Being there for a day of impassioned speeches and theological reflection was heady. So were personal contacts with friends long experienced in social action. And so was the enthusiasm expressed in the Mass that concluded the formal program. These features reminded me forcibly of the peace movement of the sixties and seventies, and especially of the atmosphere created by the Second Vatican Council of 1962-65.

If, as reported, people over age 50 were in the majority at this gathering, many of them could remember the excitement Catholics felt when Vatican II brought about radical changes in the church. I, for one, recall being astonished by the decision of the council to substitute the language of each country for the Latin with which I had grown up. And that was only one such change among many.

Those days were different from the decades that have followed. The open-hearted John XXIII was pope, far-reaching change –  – in both mentality and practice –  –  filled the air, and many church  members felt the future full of promise. For people like me, at least, the first half of the 1960s was the most dynamic time we had ever known as Catholics.

The years since then have brought great disappointments through retrenchments of the hopes held out by Vatican II. Of course, they have also brought events deeply gratifying to most people, especially Pope John Paul’s reaching out to the Jewish community in apology and love. But the spirit of openness that so marked the Council has been replaced, in the Vatican and elsewhere, by a narrowing of outlook.

What is distinctive about the Voice of the Faithful is its character as a movement of  Catholic laity. Beginning only five months ago in the basement of a Wellesley church, it has already grown to some 19,000 members (in large part through the adroit use of the Internet.)  This new organization arose from outrage at the abuse of children and adolescents by Catholic clergy and the cover-ups of these criminal actions by the bishops.

Though outrage at what happened to the young victims fueled its formation, Voice wants to accomplish much more than to express indignation. Among its principal goals, it lists three: to support the abused; to support priests of integrity;  and to shape structural change within the church. This last purpose is obviously highly ambitious and will be sure to bring determined resistance from church leaders.
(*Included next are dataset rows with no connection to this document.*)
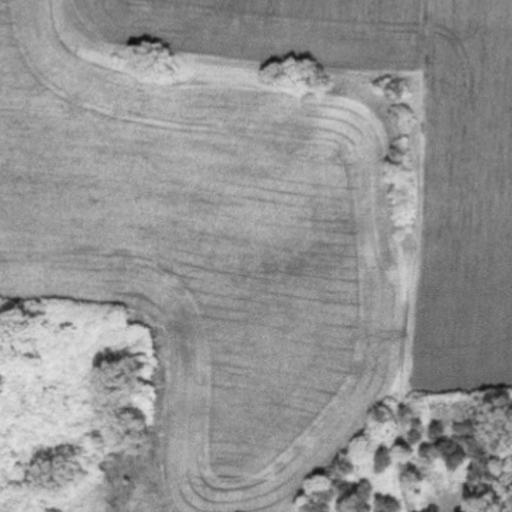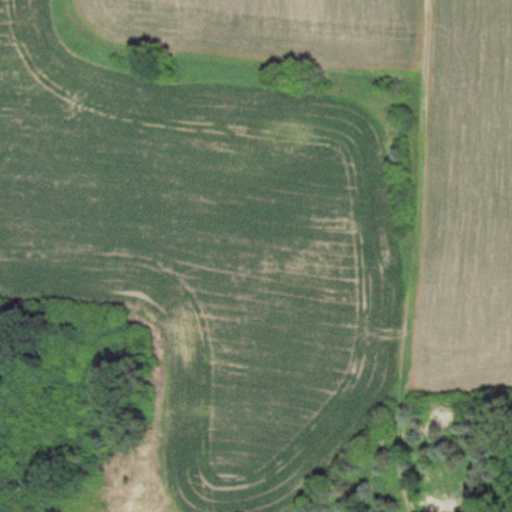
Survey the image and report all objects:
crop: (70, 168)
crop: (321, 248)
road: (414, 256)
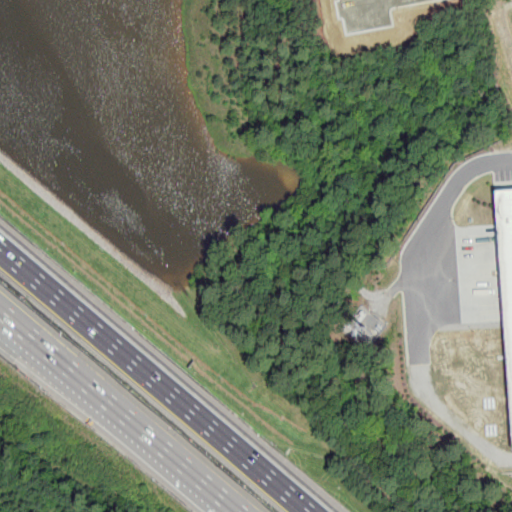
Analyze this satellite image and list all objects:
road: (359, 3)
building: (507, 266)
building: (507, 269)
road: (422, 312)
building: (359, 319)
building: (359, 340)
road: (51, 343)
road: (163, 377)
road: (176, 449)
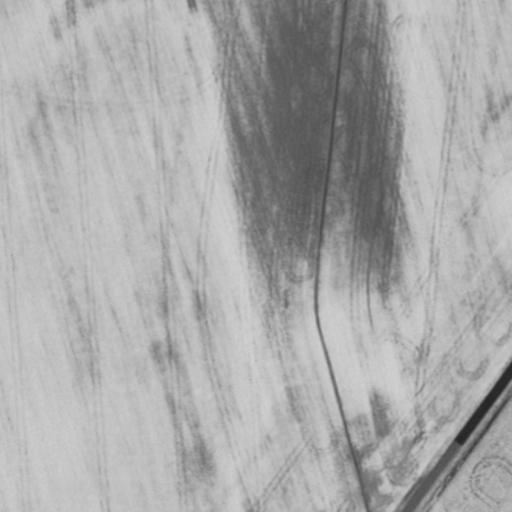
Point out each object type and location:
road: (459, 440)
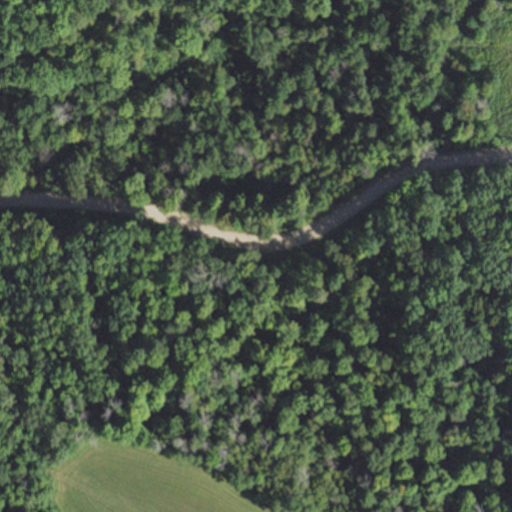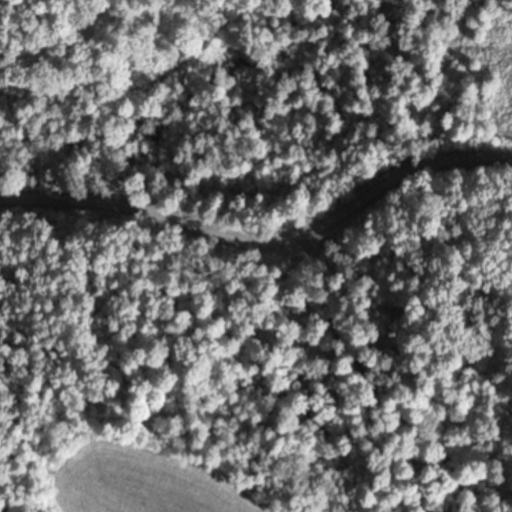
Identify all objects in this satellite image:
road: (263, 250)
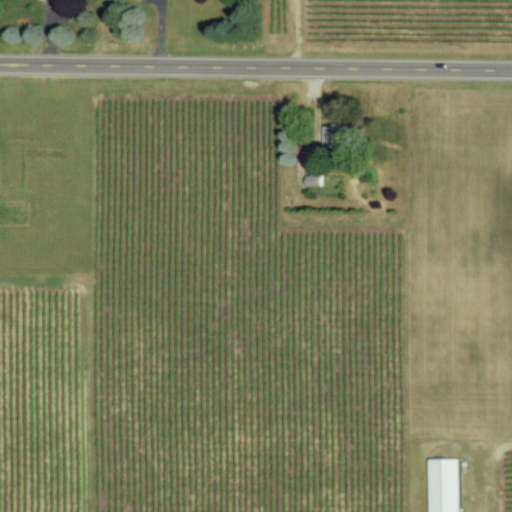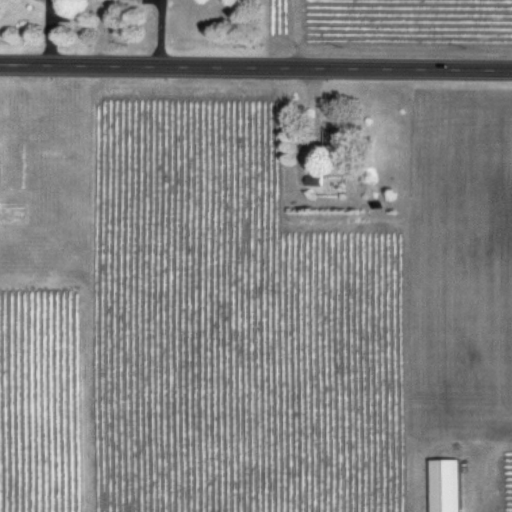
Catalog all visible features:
road: (256, 65)
building: (338, 135)
building: (316, 179)
building: (446, 485)
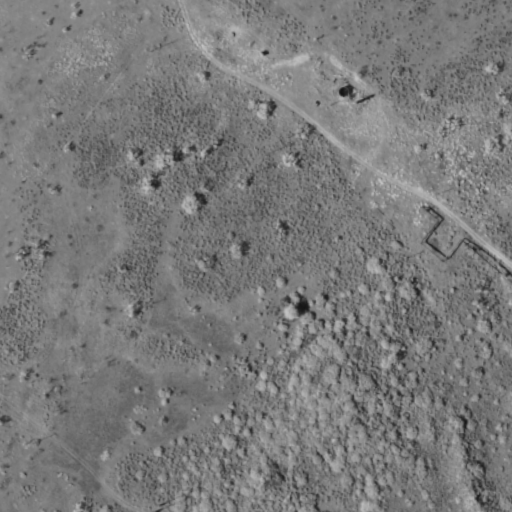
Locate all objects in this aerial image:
power tower: (156, 508)
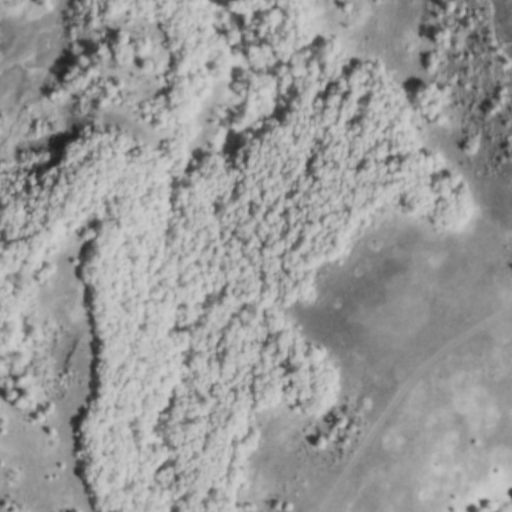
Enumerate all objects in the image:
road: (398, 394)
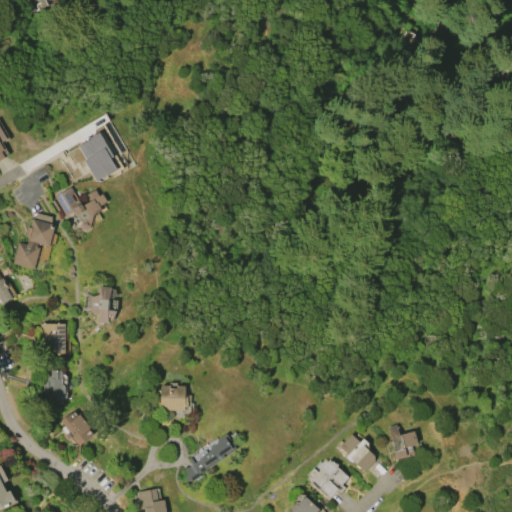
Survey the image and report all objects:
road: (207, 0)
building: (34, 4)
building: (2, 149)
building: (0, 153)
building: (96, 157)
road: (8, 181)
building: (79, 204)
building: (79, 206)
building: (32, 241)
building: (32, 243)
road: (437, 248)
building: (3, 292)
building: (3, 293)
building: (99, 304)
building: (98, 305)
building: (51, 338)
building: (51, 340)
road: (181, 342)
building: (54, 386)
building: (53, 387)
building: (172, 397)
building: (171, 398)
building: (75, 426)
building: (76, 427)
building: (399, 441)
building: (400, 442)
building: (356, 452)
building: (355, 453)
building: (208, 457)
building: (208, 458)
building: (327, 477)
building: (328, 478)
road: (138, 479)
building: (5, 495)
building: (4, 497)
building: (148, 501)
building: (149, 501)
road: (170, 505)
building: (302, 506)
building: (304, 506)
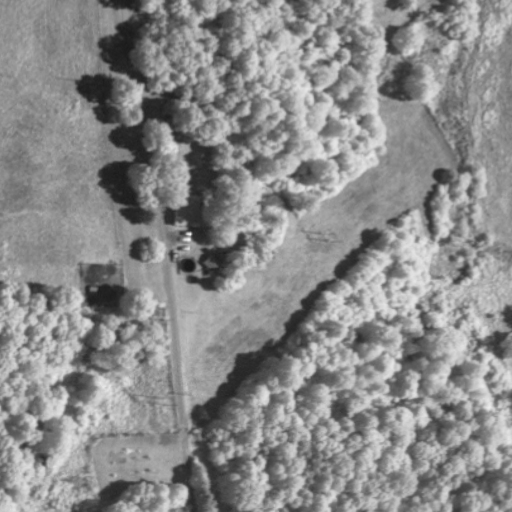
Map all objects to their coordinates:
road: (170, 109)
building: (186, 212)
building: (210, 263)
road: (158, 320)
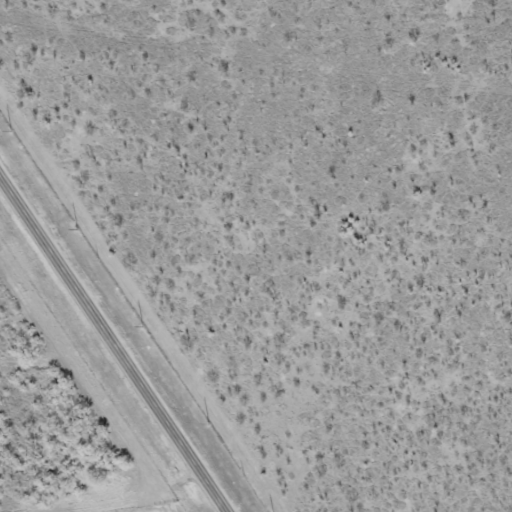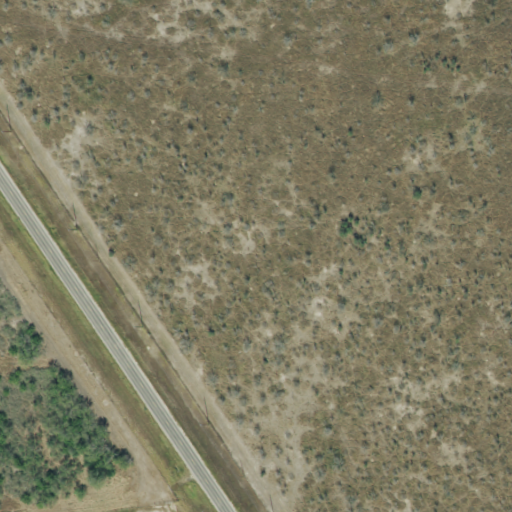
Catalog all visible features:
road: (114, 343)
The radical change that Voice most wants to bring about was laid out at the conference by Jim Muller, the founding president. Dr. Muller is a cardiologist who shared in the Nobel Peace Prize for his leadership in Physicians for Prevention of Nuclear War in 1985. Using graphs, he contrasted two models of church, the first from the top down, and the second from the bottom up.

The top-down structure is what Catholics have been used to since the church’s early centuries but that has to change, says Dr. Muller. Currently, all the power and authority is centralized and that includes the basic three kinds: executive, legislative, and judicial. The pope and the bishops have it all and members of the laity have virtually none.

Other speakers echoed the same call for lay people to take power in the church. Father Tom Doyle, the canon lawyer who first called attention to clergy sexual abuse 18 years ago, portrayed this disaster as “the deadliest symptom of the unbridled addiction to power.” With applause-provoking irony, he spoke of the bishops as themselves suffering from  that addiction, and welcomed the opportunity to “help them free themselves from their chains.”

Jim Post, current president, envisions nothing less than the time when there will be a Voice of the Faithful chapter in every parish in the whole world. “We will not give the bishops a free ride,” he promised. And he claims Voice will hold fast: “We will not negotiate our right to exist, to be heard, to free speech for American Catholics.”

Is Voice of the Faithful going to succeed with its ambitious agenda and bring about a radical change in Church structures? At this point, no one knows what its chances are. A prudent person would not place a heavy bet on this David and Goliath struggle. Members and supporters will no doubt have frequent need to remind themselves who won that epic biblical battle.